Other jobs are still being worked out as the halfway point in the term passes by and parties’ attentions start to turn to the election next year.

Senior MP Louise Upston is the go-between for the caucus and the wider party when it comes to consultation on policy development.

The job was previously held by Nick Smith.

Willis says she is working closely with Upston to make sure policy feeds into the party’s manifesto and together they’re planning how policy announcements will be rolled out over the next 18 months.

A campaign chair hasn’t been chosen yet, but Willis expects that will happen at some point.

“But what I will say is that I made it really clear to people that I was hopeful we would have women come forward.’’ - National deputy leader Nicola Willis

In the meantime, a group of senior MPs meet regularly to discuss campaign matters.

Labour hasn’t announced its campaign chair for 2023 either. Senior Minister Megan Woods held the role at the last election.

Wherefore art thou women?

The National Party leadership has been upfront about its diversity problem in the caucus ever since Luxon and Willis took over in November.

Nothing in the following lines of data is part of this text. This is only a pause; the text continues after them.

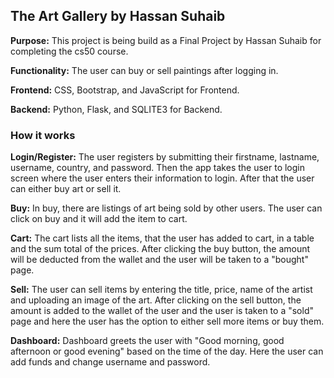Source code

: ## The Art Gallery by Hassan Suhaib

**Purpose:** This project is being build as a Final Project by Hassan Suhaib for completing the cs50 course.

**Functionality:** The user can buy or sell paintings after logging in.

**Frontend:** CSS, Bootstrap, and JavaScript for Frontend.

**Backend:** Python, Flask, and SQLITE3 for Backend.

### How it works

**Login/Register:** The user registers by submitting their firstname, lastname, username, country, and password. Then the app takes the user to login screen where the user enters their information to login. After that the user can either buy art or sell it.

**Buy:** In buy, there are listings of art being sold by other users. The user can click on buy and it will add the item to cart.

**Cart:** The cart lists all the items, that the user has added to cart, in a table and the sum total of the prices. After clicking the buy button, the amount will be deducted from the wallet and the user will be taken to a "bought" page.

**Sell:** The user can sell items by entering the title, price, name of the artist and uploading an image of the art. After clicking on the sell button, the amount is added to the wallet of the user and the user is taken to a "sold" page and here the user has the option to either sell more items or buy them.

**Dashboard:** Dashboard greets the user with "Good morning, good afternoon or good evening" based on the time of the day. Here the user can add funds and change username and password.
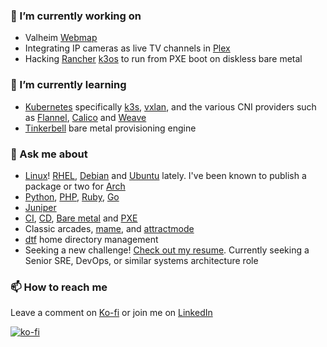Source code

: ### 🔭 I’m currently working on

* Valheim [Webmap]
* Integrating IP cameras as live TV channels in [Plex]
* Hacking [Rancher] [k3os] to run from PXE boot on diskless bare metal

### 🌱 I’m currently learning

* [Kubernetes] specifically [k3s], [vxlan], and the various CNI providers
  such as [Flannel], [Calico] and [Weave]
* [Tinkerbell] bare metal provisioning engine

### 💬 Ask me about

* [Linux]! [RHEL], [Debian] and [Ubuntu] lately. I've been known to publish a package or two for [Arch]
* [Python], [PHP], [Ruby], [Go]
* [Juniper]
* [CI], [CD], [Bare metal] and [PXE]
* Classic arcades, [mame], and [attractmode]
* [dtf] home directory management
* Seeking a new challenge! [Check out my resume]. Currently seeking a Senior SRE, DevOps, or similar systems architecture role

### 📫 How to reach me

Leave a comment on [Ko-fi] or join me on [LinkedIn]

[![ko-fi](https://ko-fi.com/img/githubbutton_sm.svg)](https://ko-fi.com/X8X46DOM3)

[Tinkerbell]: https://tinkerbell.org/
[Linux]: https://linux.org
[RHEL]: https://redhat.com
[Debian]: https://debian.org
[Ubuntu]: https://ubuntu.com
[Arch]: https://archlinux.org
[Python]: https://python.org
[PHP]: https://php.org
[Ruby]: https://ruby.org
[Go]: https://golang.org
[Juniper]: https://juniper.com
[CI]: https://en.wikipedia.org/wiki/Continuous_integration
[CD]: https://en.wikipedia.org/wiki/Continuous_delivery
[Bare metal]: https://github.com/alexellis/awesome-baremetal
[PXE]: https://en.wikipedia.org/wiki/Preboot_Execution_Environment
[attractmode]: http://attractmode.org/
[mame]: https://www.mamedev.org/
[Webmap]: https://github.com/h0tw1r3/ValheimWebMap
[Plex]: https://www.plex.tv
[Rancher]: https://rancher.com/
[dtf]: https://github.com/h0tw1r3/dtf
[Weave]: https://www.weave.works/docs/net/latest/overview/
[Calico]: https://github.com/projectcalico/cni-plugin
[Flannel]: https://github.com/flannel-io/flannel
[vxlan]: https://en.wikipedia.org/wiki/Virtual_Extensible_LAN
[k3os]: https://github.com/rancher/k3os
[k3s]: https://k3s.io/
[Kubernetes]: https://kubernetes.io/
[Ko-fi]: https://ko-fi.com/h0tw1r3
[LinkedIn]: https://linkedin.com/in/h0tw1r3
[Check out my resume]: https://btolab.com/resume/

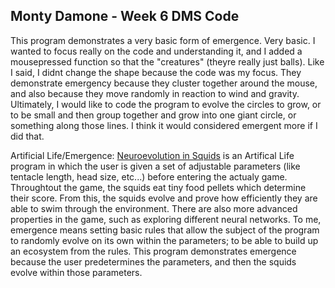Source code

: ## Monty Damone - Week 6 DMS Code


This program demonstrates a very basic form of emergence. Very basic. I wanted to focus really on the code and understanding it, and I added a mousepressed function so that the "creatures" (theyre really just balls). Like I said, I didnt change the shape because the code was my focus. They demonstrate emergency because they cluster together around the mouse, and also because they move randomly in reaction to wind and gravity. Ultimately, I would like to code the program to evolve the circles to grow, or to be small and then group together and grow into one giant circle, or something along those lines. I think it would considered emergent more if I did that. 


Artificial Life/Emergence:
[Neuroevolution in Squids](https://jobtalle.com/neuroevolution_in_squids.html) is an Artifical Life program  in which the user is given a set of adjustable parameters (like tentacle length, head size, etc...) before entering the actualy game. Throughtout the game, the squids eat tiny food pellets which determine their score. From this, the squids evolve and prove how efficiently they are able to swim through the environment. There are also more advanced properties in the game, such as exploring different neural networks. To me, emergence means setting basic rules that allow the subject of the program to randomly evolve on its own within the parameters; to be able to build up an ecosystem from the rules. This program demonstrates emergence because the user predetermines the parameters, and then the squids evolve within those parameters. 

 
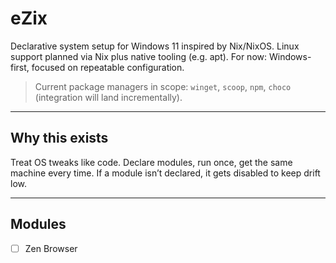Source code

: # eZix

Declarative system setup for Windows 11 inspired by Nix/NixOS. Linux support planned via Nix plus native tooling (e.g. apt). For now: Windows-first, focused on repeatable configuration.

> Current package managers in scope: `winget`, `scoop`, `npm`, `choco` (integration will land incrementally).

---

## Why this exists
Treat OS tweaks like code. Declare modules, run once, get the same machine every time. If a module isn’t declared, it gets disabled to keep drift low.


---

## Modules
- [ ] Zen Browser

When Simon Bridges made the surprise announcement he was quitting politics, triggering a by-election in his Tauranga electorate, an opportunity arose to try mend some of the perceptions around National’s lack of diversity.

Willis told Newsroom she respected the by-election process but also made a point of expressing her desire for women to be approached by the local electorate team to run in the seat.

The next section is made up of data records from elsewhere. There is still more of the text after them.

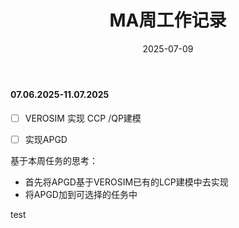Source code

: ﻿---
title: MA周工作记录
date: 2025-07-09
layout: default
---



#### 07.06.2025-11.07.2025

- [ ] VEROSIM  实现 CCP /QP建模
- [ ] 实现APGD


基于本周任务的思考：

 - 首先将APGD基于VEROSIM已有的LCP建模中去实现
 - 将APGD加到可选择的任务中





test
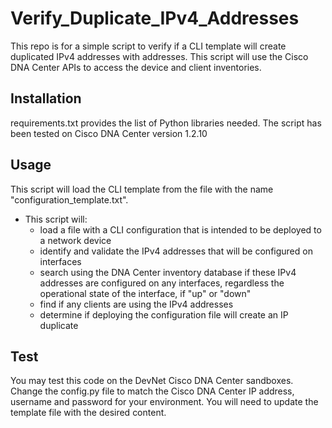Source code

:  
# Verify_Duplicate_IPv4_Addresses

This repo is for a simple script to verify if a CLI template will create duplicated IPv4 addresses with addresses. 
This script will use the Cisco DNA Center APIs to access the device and client inventories.


## Installation
requirements.txt provides the list of Python libraries needed. The script has been tested on Cisco DNA Center version 1.2.10


## Usage

This script will load the CLI template from the file with the name "configuration_template.txt".

- This script will:
  - load a file with a CLI configuration that is intended to be deployed to a network device
  - identify and validate the IPv4 addresses that will be configured on interfaces
  - search using the DNA Center inventory database if these IPv4 addresses are configured on any interfaces, regardless the operational state of the interface, if "up" or "down"
  - find if any clients are using the IPv4 addresses
  - determine if deploying the configuration file will create an IP duplicate
 
## Test

You may test this code on the DevNet Cisco DNA Center sandboxes. 
Change the config.py file to match the Cisco DNA Center IP address, username and password for your environment.
You will need to update the template file with the desired content. 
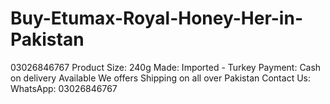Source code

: # Buy-Etumax-Royal-Honey-Her-in-Pakistan
03026846767  Product Size: 240g  Made: Imported - Turkey  Payment: Cash on delivery Available We offers Shipping on all over Pakistan  Contact Us: WhatsApp: 03026846767
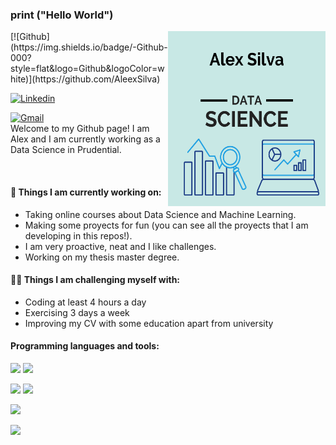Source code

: ### print ("Hello World")

<img align="right" alt="img" src="https://raw.githubusercontent.com/AleexSilva/AleexSilva/main/D%20E%20S%20I%20G%20N%20E%20R.png" width="50%" height="280" />
[![Github](https://img.shields.io/badge/-Github-000?style=flat&logo=Github&logoColor=white)](https://github.com/AleexSilva)

[![Linkedin](https://img.shields.io/badge/-LinkedIn-blue?style=flat&logo=Linkedin&logoColor=white)](https://www.linkedin.com/in/aleex-silva)

[![Gmail](https://img.shields.io/badge/-Gmail-c14438?style=flat&logo=Gmail&logoColor=white)](mailto:silva.alexis94@gmail.com)
<br />
Welcome to my Github page! I am Alex and I am currently working as a Data Science in Prudential.


<br />


#### 🌱 Things I am currently working on: 

- Taking online courses about Data Science and Machine Learning.
- Making some proyects for fun (you can see all the proyects that I am developing in this repos!).
- I am very proactive, neat and I like challenges.
- Working on my thesis master degree.

####  💪🏻 Things I am challenging myself with:
- Coding at least 4 hours a day
- Exercising 3 days a week
- Improving my CV with some education apart from university

####  Programming languages and tools: 

<code><img width="10%" src="https://www.vectorlogo.zone/logos/python/python-ar21.svg"></code>
<code><img width="" src="https://www.vectorlogo.zone/logos/r-project/r-project-icon.svg"></code>


<code><img width="" src="https://www.vectorlogo.zone/logos/mysql/mysql-ar21.svg"></code>
<code><img width="" src="https://www.vectorlogo.zone/logos/mongodb/mongodb-ar21.svg"></code>

<code><img width="" src="https://www.vectorlogo.zone/logos/apache_spark/apache_spark-ar21.svg"></code>

<code><img width="" src="https://www.vectorlogo.zone/logos/git-scm/git-scm-ar21.svg"></code>

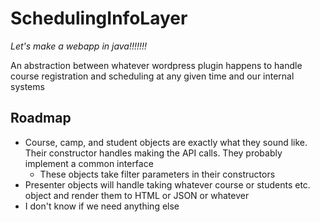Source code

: # SchedulingInfoLayer
 *Let's make a webapp in java!!!!!!!*

An abstraction between whatever wordpress plugin happens to handle course registration and scheduling at any given time and our internal systems

## Roadmap

 - Course, camp, and student objects are exactly what they sound like. Their constructor handles making the API calls. They probably implement a common interface
    - These objects take filter parameters in their constructors
 - Presenter objects will handle taking whatever course or students etc. object and render them to HTML or JSON or whatever
 - I don't know if we need anything else
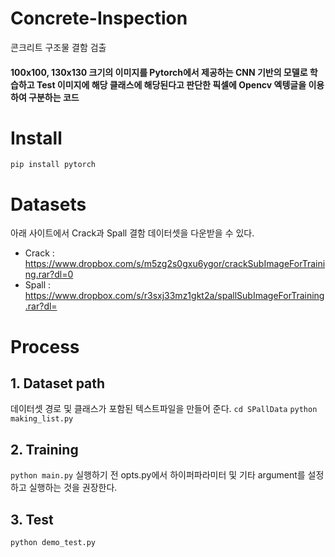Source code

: # Concrete-Inspection
콘크리트 구조물 결함 검출
#### 100x100, 130x130 크기의 이미지를 Pytorch에서 제공하는 CNN 기반의 모델로 학습하고 Test 이미지에 해당 클래스에 해당된다고 판단한 픽셀에 Opencv 엑텡글을 이용하여 구분하는 코드

# Install
` pip install pytorch ` 

# Datasets
아래 사이트에서 Crack과 Spall 결함 데이터셋을 다운받을 수 있다.

- Crack : https://www.dropbox.com/s/m5zg2s0gxu6ygor/crackSubImageForTraining.rar?dl=0
- Spall : https://www.dropbox.com/s/r3sxj33mz1gkt2a/spallSubImageForTraining.rar?dl=

# Process
## 1. Dataset path
데이터셋 경로 및 클래스가 포함된 텍스트파일을 만들어 준다.
` cd SPallData `
` python making_list.py `

## 2. Training
` python main.py ` 
실행하기 전 opts.py에서 하이퍼파라미터 및 기타 argument를 설정하고 실행하는 것을 권장한다.

## 3. Test
` python demo_test.py `
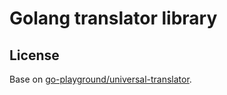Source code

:# Golang translator library

## License
Base on [go-playground/universal-translator](https://github.com/go-playground/universal-translator).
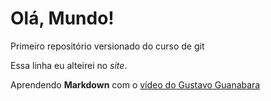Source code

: # Olá, Mundo!

Primeiro repositório versionado do curso de git

Essa linha eu alteirei no *site*.

Aprendendo **Markdown** com o [vídeo do Gustavo Guanabara](https://www.youtube.com/watch?v=LntSB-gl-ZI&list=PLHz_AreHm4dm7ZULPAmadvNhH6vk9oNZA&index=10) 
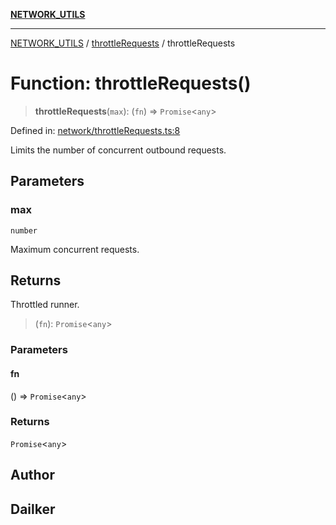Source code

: [**NETWORK_UTILS**](../../README.md)

***

[NETWORK_UTILS](../../README.md) / [throttleRequests](../README.md) / throttleRequests

# Function: throttleRequests()

> **throttleRequests**(`max`): (`fn`) => `Promise`\<`any`\>

Defined in: [network/throttleRequests.ts:8](https://github.com/dailker/everyutil-js/blob/7799f3f003cb23f425be3f1c83c38483e2648188/src/network/throttleRequests.ts#L8)

Limits the number of concurrent outbound requests.

## Parameters

### max

`number`

Maximum concurrent requests.

## Returns

Throttled runner.

> (`fn`): `Promise`\<`any`\>

### Parameters

#### fn

() => `Promise`\<`any`\>

### Returns

`Promise`\<`any`\>

## Author

## Dailker
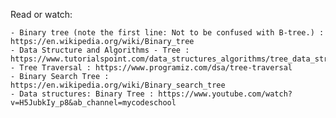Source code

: Read or watch:
 
    - Binary tree (note the first line: Not to be confused with B-tree.) : https://en.wikipedia.org/wiki/Binary_tree
    - Data Structure and Algorithms - Tree : https://www.tutorialspoint.com/data_structures_algorithms/tree_data_structure.htm
    - Tree Traversal : https://www.programiz.com/dsa/tree-traversal
    - Binary Search Tree : https://en.wikipedia.org/wiki/Binary_search_tree
    - Data structures: Binary Tree : https://www.youtube.com/watch?v=H5JubkIy_p8&ab_channel=mycodeschool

“I did get in touch with members of the party in senior positions who knew the electorate well, and I encouraged them to talk to women who might wish to run and to encourage them that if a conversation with me would be helpful that I’d be willing to have that.’’

Willis wouldn’t say whether she ended up speaking to any women candidates.

“But what I will say is that I made it really clear to people that I was hopeful we would have women come forward.’’

What resulted was four male Pākehā candidates and new questions over whether the party’s really trying to better reflect New Zealand.

“I’m happy that the process has worked in the sense that good people have put themselves forward and that we’ve got someone who has great skills and seems like a good person.

“So that I feel positive about, and I also remain confident that we are going to have a diverse range of people put themselves forward next year, and that we have put in place really good building blocks to make sure that our caucus in the future will be more diverse than it is now,’’ she said.

Putting your name forward for selection involves a lot of scrutiny and the “risk of failure and rejection’’, Willis told Newsroom.

“One of the things I’ve said to myself is what can I do to have conversations with women over the next few months to build their confidence that this is a process worth going through, because the prize at the other end is just so great.’’

When it became clear there would be a by-election in the Tauranga electorate, former National Party East Coast candidate Tania Tapsell was immediately tipped to run.

Tapsell, a Rotorua councillor, lost the East Coast seat to Labour’s Kiritapu Allan at the last election but is widely regarded by National.

Willis told Newsroom Tapsell immediately seemed like the ideal candidate.

But she ruled herself out early on and revealed this week her plans to run for the Rotorua mayoralty at the election later this year.

Willis said she had an “indication of Tania’s plans for the mayoralty’’ and that she would be a “fierce advocate for Rotorua’’.

Ahead of the election next year Willis says it is on everyone in the party, including the National Party board, to ensure a range of diverse candidates come forward in 2023.

The Candidates’ College is undergoing a reset under Luxon, and there has in the past been criticism of the board president, Peter Goodfellow, for failing to properly vet candidates in years gone by.

Asked whether the college would really change under the same president, Willis told Newsroom the board has had a refresh and there are new members who represent diverse communities.

“I think the president is really clear, and in every conversation I’ve had with him, he knows that Chris wants to see a diverse line-up next year.

“So, I’m confident that he is working with his board to achieve that,’’ Willis said.